Ponder is a scalable data science platform that lets you run your pandas workflows directly in your data warehouse. Ponder gives you the scalability and security benefits of your data warehouse, while still preserving the ease-of-use and flexibility of pandas.

Ponder builds on top of the open source project, Modin, with added support for data warehouses, tailored to the needs of production-scale workloads in enterprise settings.


How it works?#

Ponder uses your data warehouse as an engine. Just initialize Ponder and configure the database connection to get started. The current version of Ponder supports cloud data warehouses (Snowflake, BigQuery) as well as local execution mode (with DuckDB). Additional support for other databases and warehouses coming soon. To get started, you first need to initialize Ponder.

import ponder
ponder.init()

Next, you can connect to different database engines:

  • Snowflake
  • BigQuery
  • DuckDB

To establish a connection to Snowflake, we leverage Snowflake’s Python connector.

import snowflake.connector
db_con = snowflake.connector.connect(user=****, password=****, account=****, role=****, database=****, schema=****, warehouse=****)

To establish a connection to BigQuery, we leverage Google Cloud’s Python client for Google BigQuery. Here, we are connecting to the CUSTOMER dataset by authenticating via your BigQuery service account key.

from google.cloud import bigquery
from google.cloud.bigquery import dbapi
from google.oauth2 import service_account

import json

db_con = dbapi.Connection(
            bigquery.Client(
               credentials=service_account.Credentials.from_service_account_info(
                  json.loads(open("my_serviceaccount_key.json").read()),
                  scopes=["https://www.googleapis.com/auth/bigquery"],
               )
            )
      )

If you do not already have your account key file or don’t have a dataset created, please please follow our step-by-step guide here for more information.

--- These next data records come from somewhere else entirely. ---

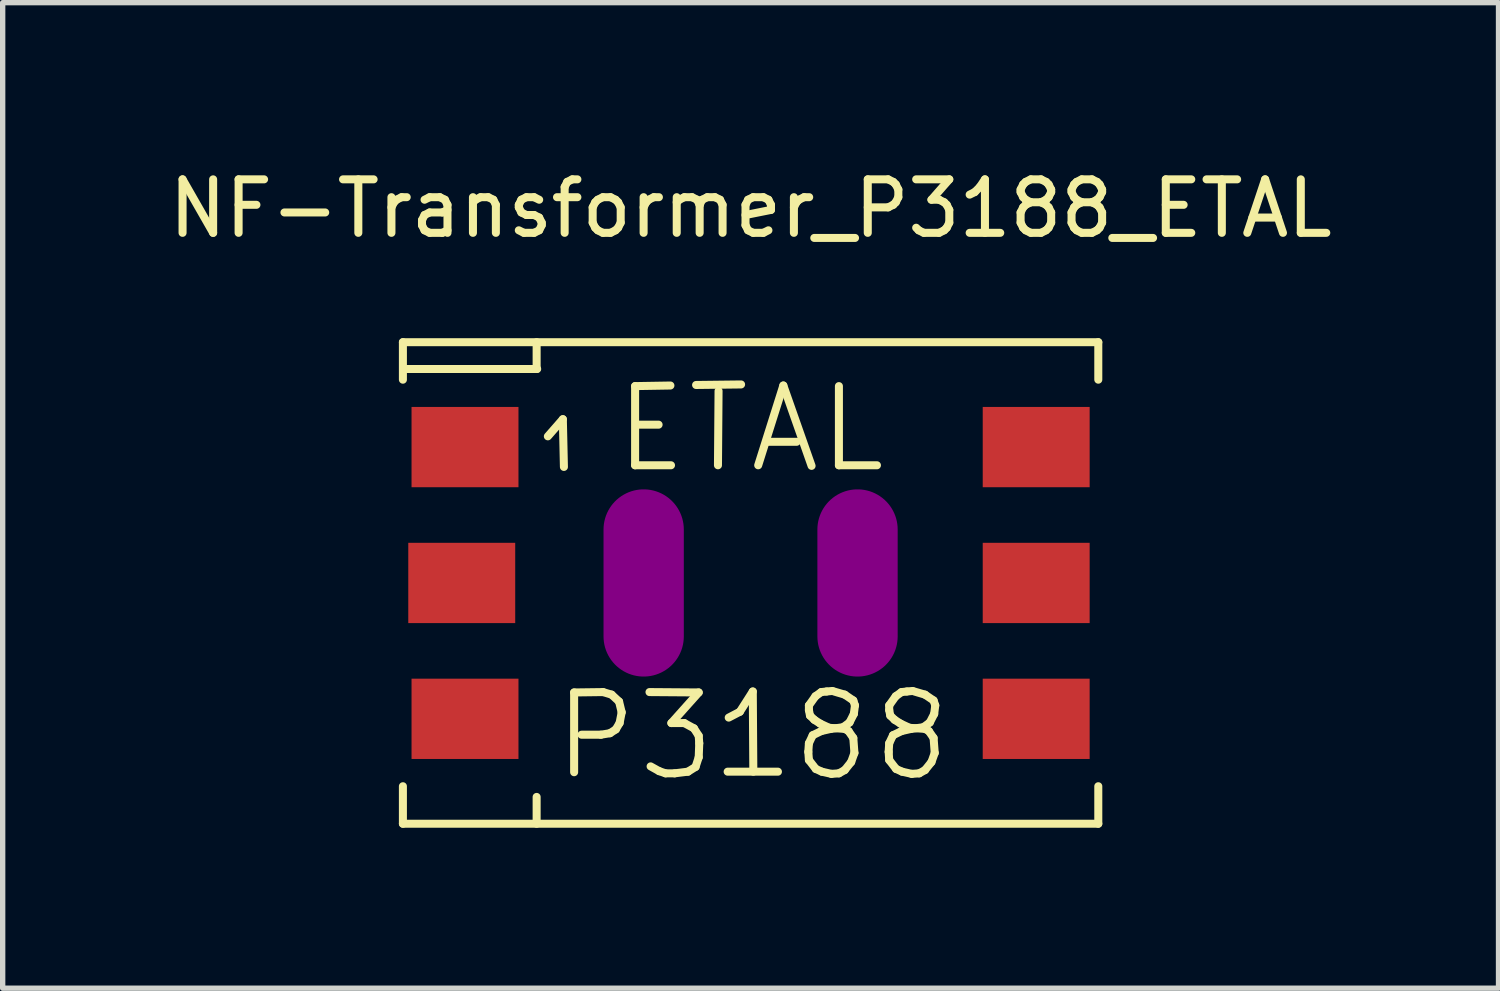
<source format=kicad_pcb>
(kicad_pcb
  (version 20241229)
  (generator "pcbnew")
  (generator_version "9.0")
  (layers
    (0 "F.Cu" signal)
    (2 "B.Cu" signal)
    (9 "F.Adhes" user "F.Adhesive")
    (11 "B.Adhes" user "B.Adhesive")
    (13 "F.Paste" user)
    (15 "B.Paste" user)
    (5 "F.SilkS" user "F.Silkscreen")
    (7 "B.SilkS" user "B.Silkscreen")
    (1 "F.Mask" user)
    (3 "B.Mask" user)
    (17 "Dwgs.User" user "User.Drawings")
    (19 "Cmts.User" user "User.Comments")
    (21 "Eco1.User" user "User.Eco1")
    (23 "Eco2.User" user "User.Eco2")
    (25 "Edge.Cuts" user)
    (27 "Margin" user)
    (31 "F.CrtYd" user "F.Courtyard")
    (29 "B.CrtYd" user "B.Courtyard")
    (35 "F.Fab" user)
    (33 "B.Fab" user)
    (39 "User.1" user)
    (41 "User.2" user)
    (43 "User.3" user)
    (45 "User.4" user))
  (footprint "NF-Transformer_P3188_ETAL"
    (layer "F.Cu")
    (at 10.982 7.848)
    (property "Reference" "NF-Transformer_P3188_ETAL" (at 0 -7 0) (layer "F.SilkS") (effects (font (size 1 1) (thickness 0.15))))
    (attr smd)
    (fp_line (start -6.5 -4.501) (end -6.5 -3.8) (stroke (width 0.15) (type solid)) (layer "F.SilkS"))
    (fp_line (start -6.5 3.8) (end -6.5 4.501) (stroke (width 0.15) (type solid)) (layer "F.SilkS"))
    (fp_line (start -6.5 4.501) (end 6.5 4.501) (stroke (width 0.15) (type solid)) (layer "F.SilkS"))
    (fp_line (start -4 -4.501) (end -4 -4) (stroke (width 0.15) (type solid)) (layer "F.SilkS"))
    (fp_line (start -4 4.501) (end -4 4) (stroke (width 0.15) (type solid)) (layer "F.SilkS"))
    (fp_line (start -3.99 -4) (end -6.421 -4) (stroke (width 0.15) (type solid)) (layer "F.SilkS"))
    (fp_line (start -3.79 -2.741) (end -3.51 -3.061) (stroke (width 0.15) (type solid)) (layer "F.SilkS"))
    (fp_line (start -3.51 -3.061) (end -3.49 -2.169) (stroke (width 0.15) (type solid)) (layer "F.SilkS"))
    (fp_line (start -3.299 2.047) (end -2.758 2.04) (stroke (width 0.15) (type solid)) (layer "F.SilkS"))
    (fp_line (start -3.299 3.538) (end -3.299 2.047) (stroke (width 0.15) (type solid)) (layer "F.SilkS"))
    (fp_line (start -2.799 2.837) (end -3.16 2.837) (stroke (width 0.15) (type solid)) (layer "F.SilkS"))
    (fp_line (start -2.758 2.04) (end -2.598 2.088) (stroke (width 0.15) (type solid)) (layer "F.SilkS"))
    (fp_line (start -2.629 2.809) (end -2.799 2.837) (stroke (width 0.15) (type solid)) (layer "F.SilkS"))
    (fp_line (start -2.598 2.088) (end -2.459 2.217) (stroke (width 0.15) (type solid)) (layer "F.SilkS"))
    (fp_line (start -2.52 2.738) (end -2.629 2.809) (stroke (width 0.15) (type solid)) (layer "F.SilkS"))
    (fp_line (start -2.459 2.217) (end -2.41 2.418) (stroke (width 0.15) (type solid)) (layer "F.SilkS"))
    (fp_line (start -2.449 2.619) (end -2.52 2.738) (stroke (width 0.15) (type solid)) (layer "F.SilkS"))
    (fp_line (start -2.41 2.418) (end -2.449 2.619) (stroke (width 0.15) (type solid)) (layer "F.SilkS"))
    (fp_line (start -2.159 -3.68) (end -2.159 -2.2) (stroke (width 0.15) (type solid)) (layer "F.SilkS"))
    (fp_line (start -2.159 -2.2) (end -1.488 -2.2) (stroke (width 0.15) (type solid)) (layer "F.SilkS"))
    (fp_line (start -2.129 -2.959) (end -1.72 -2.959) (stroke (width 0.15) (type solid)) (layer "F.SilkS"))
    (fp_line (start -1.89 2.04) (end -0.97 2.047) (stroke (width 0.15) (type solid)) (layer "F.SilkS"))
    (fp_line (start -1.709 3.518) (end -1.869 3.429) (stroke (width 0.15) (type solid)) (layer "F.SilkS"))
    (fp_line (start -1.59 3.559) (end -1.709 3.518) (stroke (width 0.15) (type solid)) (layer "F.SilkS"))
    (fp_line (start -1.499 -3.691) (end -2.159 -3.68) (stroke (width 0.15) (type solid)) (layer "F.SilkS"))
    (fp_line (start -1.481 2.619) (end -1.24 2.619) (stroke (width 0.15) (type solid)) (layer "F.SilkS"))
    (fp_line (start -1.42 3.559) (end -1.59 3.559) (stroke (width 0.15) (type solid)) (layer "F.SilkS"))
    (fp_line (start -1.24 2.619) (end -1.059 2.718) (stroke (width 0.15) (type solid)) (layer "F.SilkS"))
    (fp_line (start -1.171 3.528) (end -1.42 3.559) (stroke (width 0.15) (type solid)) (layer "F.SilkS"))
    (fp_line (start -1.059 2.718) (end -0.97 2.857) (stroke (width 0.15) (type solid)) (layer "F.SilkS"))
    (fp_line (start -1.029 3.439) (end -1.171 3.528) (stroke (width 0.15) (type solid)) (layer "F.SilkS"))
    (fp_line (start -1.019 -3.701) (end -0.178 -3.711) (stroke (width 0.15) (type solid)) (layer "F.SilkS"))
    (fp_line (start -0.97 2.047) (end -1.481 2.619) (stroke (width 0.15) (type solid)) (layer "F.SilkS"))
    (fp_line (start -0.97 2.857) (end -0.96 2.997) (stroke (width 0.15) (type solid)) (layer "F.SilkS"))
    (fp_line (start -0.97 3.259) (end -1.029 3.439) (stroke (width 0.15) (type solid)) (layer "F.SilkS"))
    (fp_line (start -0.96 2.997) (end -0.97 3.259) (stroke (width 0.15) (type solid)) (layer "F.SilkS"))
    (fp_line (start -0.61 -2.2) (end -0.599 -3.589) (stroke (width 0.15) (type solid)) (layer "F.SilkS"))
    (fp_line (start -0.429 3.528) (end 0.511 3.528) (stroke (width 0.15) (type solid)) (layer "F.SilkS"))
    (fp_line (start -0.409 2.517) (end -0.201 2.408) (stroke (width 0.15) (type solid)) (layer "F.SilkS"))
    (fp_line (start -0.201 2.408) (end 0.041 2.029) (stroke (width 0.15) (type solid)) (layer "F.SilkS"))
    (fp_line (start 0.041 2.029) (end 0.051 3.528) (stroke (width 0.15) (type solid)) (layer "F.SilkS"))
    (fp_line (start 0.142 -2.2) (end 0.612 -3.691) (stroke (width 0.15) (type solid)) (layer "F.SilkS"))
    (fp_line (start 0.32 -2.639) (end 0.861 -2.639) (stroke (width 0.15) (type solid)) (layer "F.SilkS"))
    (fp_line (start 0.612 -3.691) (end 1.14 -2.189) (stroke (width 0.15) (type solid)) (layer "F.SilkS"))
    (fp_line (start 1.079 3.157) (end 1.09 2.997) (stroke (width 0.15) (type solid)) (layer "F.SilkS"))
    (fp_line (start 1.09 2.289) (end 1.09 2.377) (stroke (width 0.15) (type solid)) (layer "F.SilkS"))
    (fp_line (start 1.09 2.377) (end 1.11 2.479) (stroke (width 0.15) (type solid)) (layer "F.SilkS"))
    (fp_line (start 1.09 2.997) (end 1.161 2.847) (stroke (width 0.15) (type solid)) (layer "F.SilkS"))
    (fp_line (start 1.09 3.31) (end 1.079 3.157) (stroke (width 0.15) (type solid)) (layer "F.SilkS"))
    (fp_line (start 1.11 2.479) (end 1.191 2.558) (stroke (width 0.15) (type solid)) (layer "F.SilkS"))
    (fp_line (start 1.161 2.847) (end 1.321 2.769) (stroke (width 0.15) (type solid)) (layer "F.SilkS"))
    (fp_line (start 1.191 2.558) (end 1.3 2.629) (stroke (width 0.15) (type solid)) (layer "F.SilkS"))
    (fp_line (start 1.212 2.118) (end 1.09 2.289) (stroke (width 0.15) (type solid)) (layer "F.SilkS"))
    (fp_line (start 1.219 3.477) (end 1.09 3.31) (stroke (width 0.15) (type solid)) (layer "F.SilkS"))
    (fp_line (start 1.3 2.629) (end 1.471 2.708) (stroke (width 0.15) (type solid)) (layer "F.SilkS"))
    (fp_line (start 1.321 2.04) (end 1.212 2.118) (stroke (width 0.15) (type solid)) (layer "F.SilkS"))
    (fp_line (start 1.321 2.769) (end 1.501 2.728) (stroke (width 0.15) (type solid)) (layer "F.SilkS"))
    (fp_line (start 1.331 3.528) (end 1.219 3.477) (stroke (width 0.15) (type solid)) (layer "F.SilkS"))
    (fp_line (start 1.42 2.029) (end 1.321 2.04) (stroke (width 0.15) (type solid)) (layer "F.SilkS"))
    (fp_line (start 1.471 2.708) (end 1.76 2.728) (stroke (width 0.15) (type solid)) (layer "F.SilkS"))
    (fp_line (start 1.501 2.728) (end 1.73 2.697) (stroke (width 0.15) (type solid)) (layer "F.SilkS"))
    (fp_line (start 1.511 3.569) (end 1.331 3.528) (stroke (width 0.15) (type solid)) (layer "F.SilkS"))
    (fp_line (start 1.529 2.019) (end 1.42 2.029) (stroke (width 0.15) (type solid)) (layer "F.SilkS"))
    (fp_line (start 1.651 -3.68) (end 1.651 -2.2) (stroke (width 0.15) (type solid)) (layer "F.SilkS"))
    (fp_line (start 1.651 -2.2) (end 2.362 -2.2) (stroke (width 0.15) (type solid)) (layer "F.SilkS"))
    (fp_line (start 1.651 3.559) (end 1.511 3.569) (stroke (width 0.15) (type solid)) (layer "F.SilkS"))
    (fp_line (start 1.73 2.697) (end 1.849 2.609) (stroke (width 0.15) (type solid)) (layer "F.SilkS"))
    (fp_line (start 1.76 2.088) (end 1.56 2.029) (stroke (width 0.15) (type solid)) (layer "F.SilkS"))
    (fp_line (start 1.76 2.728) (end 1.831 2.769) (stroke (width 0.15) (type solid)) (layer "F.SilkS"))
    (fp_line (start 1.76 3.498) (end 1.651 3.559) (stroke (width 0.15) (type solid)) (layer "F.SilkS"))
    (fp_line (start 1.831 2.769) (end 1.92 2.898) (stroke (width 0.15) (type solid)) (layer "F.SilkS"))
    (fp_line (start 1.849 2.609) (end 1.93 2.449) (stroke (width 0.15) (type solid)) (layer "F.SilkS"))
    (fp_line (start 1.88 3.348) (end 1.76 3.498) (stroke (width 0.15) (type solid)) (layer "F.SilkS"))
    (fp_line (start 1.92 2.197) (end 1.76 2.088) (stroke (width 0.15) (type solid)) (layer "F.SilkS"))
    (fp_line (start 1.92 2.898) (end 1.941 3.178) (stroke (width 0.15) (type solid)) (layer "F.SilkS"))
    (fp_line (start 1.93 2.449) (end 1.951 2.289) (stroke (width 0.15) (type solid)) (layer "F.SilkS"))
    (fp_line (start 1.941 3.178) (end 1.88 3.348) (stroke (width 0.15) (type solid)) (layer "F.SilkS"))
    (fp_line (start 1.951 2.289) (end 1.92 2.197) (stroke (width 0.15) (type solid)) (layer "F.SilkS"))
    (fp_line (start 2.581 3.157) (end 2.591 2.997) (stroke (width 0.15) (type solid)) (layer "F.SilkS"))
    (fp_line (start 2.591 2.289) (end 2.591 2.377) (stroke (width 0.15) (type solid)) (layer "F.SilkS"))
    (fp_line (start 2.591 2.377) (end 2.611 2.479) (stroke (width 0.15) (type solid)) (layer "F.SilkS"))
    (fp_line (start 2.591 2.997) (end 2.662 2.847) (stroke (width 0.15) (type solid)) (layer "F.SilkS"))
    (fp_line (start 2.591 3.31) (end 2.581 3.157) (stroke (width 0.15) (type solid)) (layer "F.SilkS"))
    (fp_line (start 2.611 2.479) (end 2.692 2.558) (stroke (width 0.15) (type solid)) (layer "F.SilkS"))
    (fp_line (start 2.662 2.847) (end 2.822 2.769) (stroke (width 0.15) (type solid)) (layer "F.SilkS"))
    (fp_line (start 2.692 2.558) (end 2.802 2.629) (stroke (width 0.15) (type solid)) (layer "F.SilkS"))
    (fp_line (start 2.713 2.118) (end 2.591 2.289) (stroke (width 0.15) (type solid)) (layer "F.SilkS"))
    (fp_line (start 2.72 3.477) (end 2.591 3.31) (stroke (width 0.15) (type solid)) (layer "F.SilkS"))
    (fp_line (start 2.802 2.629) (end 2.972 2.708) (stroke (width 0.15) (type solid)) (layer "F.SilkS"))
    (fp_line (start 2.822 2.04) (end 2.713 2.118) (stroke (width 0.15) (type solid)) (layer "F.SilkS"))
    (fp_line (start 2.822 2.769) (end 3.002 2.728) (stroke (width 0.15) (type solid)) (layer "F.SilkS"))
    (fp_line (start 2.832 3.528) (end 2.72 3.477) (stroke (width 0.15) (type solid)) (layer "F.SilkS"))
    (fp_line (start 2.921 2.029) (end 2.822 2.04) (stroke (width 0.15) (type solid)) (layer "F.SilkS"))
    (fp_line (start 2.972 2.708) (end 3.261 2.728) (stroke (width 0.15) (type solid)) (layer "F.SilkS"))
    (fp_line (start 3.002 2.728) (end 3.231 2.697) (stroke (width 0.15) (type solid)) (layer "F.SilkS"))
    (fp_line (start 3.012 3.569) (end 2.832 3.528) (stroke (width 0.15) (type solid)) (layer "F.SilkS"))
    (fp_line (start 3.03 2.019) (end 2.921 2.029) (stroke (width 0.15) (type solid)) (layer "F.SilkS"))
    (fp_line (start 3.152 3.559) (end 3.012 3.569) (stroke (width 0.15) (type solid)) (layer "F.SilkS"))
    (fp_line (start 3.231 2.697) (end 3.35 2.609) (stroke (width 0.15) (type solid)) (layer "F.SilkS"))
    (fp_line (start 3.261 2.088) (end 3.061 2.029) (stroke (width 0.15) (type solid)) (layer "F.SilkS"))
    (fp_line (start 3.261 2.728) (end 3.332 2.769) (stroke (width 0.15) (type solid)) (layer "F.SilkS"))
    (fp_line (start 3.261 3.498) (end 3.152 3.559) (stroke (width 0.15) (type solid)) (layer "F.SilkS"))
    (fp_line (start 3.332 2.769) (end 3.421 2.898) (stroke (width 0.15) (type solid)) (layer "F.SilkS"))
    (fp_line (start 3.35 2.609) (end 3.432 2.449) (stroke (width 0.15) (type solid)) (layer "F.SilkS"))
    (fp_line (start 3.381 3.348) (end 3.261 3.498) (stroke (width 0.15) (type solid)) (layer "F.SilkS"))
    (fp_line (start 3.421 2.197) (end 3.261 2.088) (stroke (width 0.15) (type solid)) (layer "F.SilkS"))
    (fp_line (start 3.421 2.898) (end 3.442 3.178) (stroke (width 0.15) (type solid)) (layer "F.SilkS"))
    (fp_line (start 3.432 2.449) (end 3.452 2.289) (stroke (width 0.15) (type solid)) (layer "F.SilkS"))
    (fp_line (start 3.442 3.178) (end 3.381 3.348) (stroke (width 0.15) (type solid)) (layer "F.SilkS"))
    (fp_line (start 3.452 2.289) (end 3.421 2.197) (stroke (width 0.15) (type solid)) (layer "F.SilkS"))
    (fp_line (start 6.5 -4.501) (end -6.5 -4.501) (stroke (width 0.15) (type solid)) (layer "F.SilkS"))
    (fp_line (start 6.5 -4.501) (end 6.5 -3.8) (stroke (width 0.15) (type solid)) (layer "F.SilkS"))
    (fp_line (start 6.5 3.8) (end 6.5 4.501) (stroke (width 0.15) (type solid)) (layer "F.SilkS"))
    (pad "" smd oval (at -1.999 0 90) (size 3.5 1.501) (layers "F.Adhes"))
    (pad "" smd oval (at 1.999 0 90) (size 3.5 1.501) (layers "F.Adhes"))
    (pad "1" smd rect (at -5.339 -2.54) (size 1.999 1.501) (layers "F.Cu" "F.Mask" "F.Paste"))
    (pad "2" smd rect (at -5.4 0) (size 1.999 1.501) (layers "F.Cu" "F.Mask" "F.Paste"))
    (pad "2" smd rect (at -5.339 2.54) (size 1.999 1.501) (layers "F.Cu" "F.Mask" "F.Paste"))
    (pad "3" smd rect (at 5.339 2.54) (size 1.999 1.501) (layers "F.Cu" "F.Mask" "F.Paste"))
    (pad "4" smd rect (at 5.339 0) (size 1.999 1.501) (layers "F.Cu" "F.Mask" "F.Paste"))
    (pad "5" smd rect (at 5.339 -2.54) (size 1.999 1.501) (layers "F.Cu" "F.Mask" "F.Paste")))
  (gr_rect
    (start -3 -3)
    (end 24.964 15.424)
    (stroke (width 0.1) (type default))
    (fill no)
    (layer "Edge.Cuts")))
</source>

To establish connection to DuckDB, all you need to do is use duckdb.connect(), which creates an in-memory database.

import duckdb
db_con = duckdb.connect()

Once you establish and initialize the database connection, you can connect to the table via pd.read_sql.

# Connect to your table named "CUSTOMER" in Snowflake
df = pd.read_sql("CUSTOMER", db_con)

Now you can start hacking away with pandas! 🐼

df.describe()

df.groupby("C_MKTSEGMENT").mean()

pd.concat([df, df])

# .. and much more! 🧹📊🔍🧪

You can find a list of pandas APIs we support here. To get started, check out this 10-minute quickstart guide.

Key Features#

Bring your own data warehouse

Under the hood, pandas operations are automatically compiled down to SQL. Because queries are executed directly in the warehouse, users benefit from the performance, scalability, and security benefits offered by their database provider.

Simplify your stack

No need to set up and maintain compute infrastructure required for other parallel processing frameworks (e.g., Spark, Ray, Dask, etc.) to perform large-scale data analysis with pandas. Ponder plugs straight into your data warehouse as a query engine.

Zero code change

With Ponder’s technology, the same pandas workflows can be run at all scales, from megabytes to terabytes, without changing a single line of code.

Data stays where it lives

All your pandas workflows will be executed in Snowflake, thus benefiting from the rigorous security guarantees offered by Snowflake.